New "tech stack" doesn't seem to be like that anymore. It feels needlessly complex and invents a new 'standard' every time. It makes me angry and I hate learning, cause its no longer fun.
Learning #borland #TurboPascal #pascal was fun and easy in High School. Moving to #C and #Perl in university was great and easy enough as well. Not that I was any kind of competent in C, but I felt I learned enough that it set me up on a trajectory to learn the finer details and gotchas.
Things like #Python are annoying AF. Oh, your python program only works on 3.11 and not 3.12 or 3.13? That shouldn't be at all. From 2->3 sure I expect changes, 3->4, i would expect great changes as well. But not a minor change!

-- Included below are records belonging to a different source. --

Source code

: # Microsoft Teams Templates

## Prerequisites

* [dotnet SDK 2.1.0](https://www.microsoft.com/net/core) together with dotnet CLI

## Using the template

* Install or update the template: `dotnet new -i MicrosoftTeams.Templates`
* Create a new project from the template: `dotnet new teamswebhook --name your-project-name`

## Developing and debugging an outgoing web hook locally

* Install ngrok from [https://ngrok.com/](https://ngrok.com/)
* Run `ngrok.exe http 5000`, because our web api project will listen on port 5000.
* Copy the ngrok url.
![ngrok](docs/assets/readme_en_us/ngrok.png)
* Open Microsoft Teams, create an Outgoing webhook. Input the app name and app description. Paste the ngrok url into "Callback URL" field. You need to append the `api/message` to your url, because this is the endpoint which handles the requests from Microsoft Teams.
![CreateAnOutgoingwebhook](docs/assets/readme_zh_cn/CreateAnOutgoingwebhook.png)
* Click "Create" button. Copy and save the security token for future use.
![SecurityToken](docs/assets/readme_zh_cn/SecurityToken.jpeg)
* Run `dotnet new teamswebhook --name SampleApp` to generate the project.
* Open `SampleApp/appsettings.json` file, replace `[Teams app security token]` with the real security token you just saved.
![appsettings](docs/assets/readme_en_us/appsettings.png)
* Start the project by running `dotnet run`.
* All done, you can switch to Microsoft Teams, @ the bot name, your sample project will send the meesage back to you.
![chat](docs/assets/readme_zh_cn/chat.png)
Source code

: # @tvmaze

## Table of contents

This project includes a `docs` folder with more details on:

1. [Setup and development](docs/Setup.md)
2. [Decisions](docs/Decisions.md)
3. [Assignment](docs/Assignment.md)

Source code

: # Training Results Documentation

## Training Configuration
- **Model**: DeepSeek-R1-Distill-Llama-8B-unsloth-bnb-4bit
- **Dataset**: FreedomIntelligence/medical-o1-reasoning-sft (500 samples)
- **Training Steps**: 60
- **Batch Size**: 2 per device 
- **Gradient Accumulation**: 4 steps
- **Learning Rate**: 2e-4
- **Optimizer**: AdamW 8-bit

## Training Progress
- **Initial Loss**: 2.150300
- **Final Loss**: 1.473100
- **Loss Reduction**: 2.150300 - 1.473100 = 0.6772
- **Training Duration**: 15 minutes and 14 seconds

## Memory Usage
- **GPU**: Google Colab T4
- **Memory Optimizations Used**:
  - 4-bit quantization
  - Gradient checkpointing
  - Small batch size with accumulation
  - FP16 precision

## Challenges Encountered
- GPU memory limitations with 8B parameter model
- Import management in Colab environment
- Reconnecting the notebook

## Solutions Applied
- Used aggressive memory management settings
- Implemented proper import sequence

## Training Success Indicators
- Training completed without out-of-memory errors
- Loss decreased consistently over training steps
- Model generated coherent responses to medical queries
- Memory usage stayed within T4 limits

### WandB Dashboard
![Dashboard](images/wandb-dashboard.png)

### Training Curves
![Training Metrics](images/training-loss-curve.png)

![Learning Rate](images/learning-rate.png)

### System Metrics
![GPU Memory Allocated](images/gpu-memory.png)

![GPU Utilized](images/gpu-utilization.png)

Dabbling in #Go was fine actually, it didn't anger me much, and #Rustlang / #rust I'm still doing rustlings so I can't say much there.
CLI tools are weird today too. Do they want to be a TUI, a true CLI tool or what?
The #Unix philosophy made learning new tools nice and easy, at least I think so. Do one thing, do it well, make it so your output can be used as the input to another program and great!
Things don't seem to follow that idea anymore.
Or am I just old and biased cause my brain lost its elasticity?? I don't want to think i'm so egocentric as to not rule that out.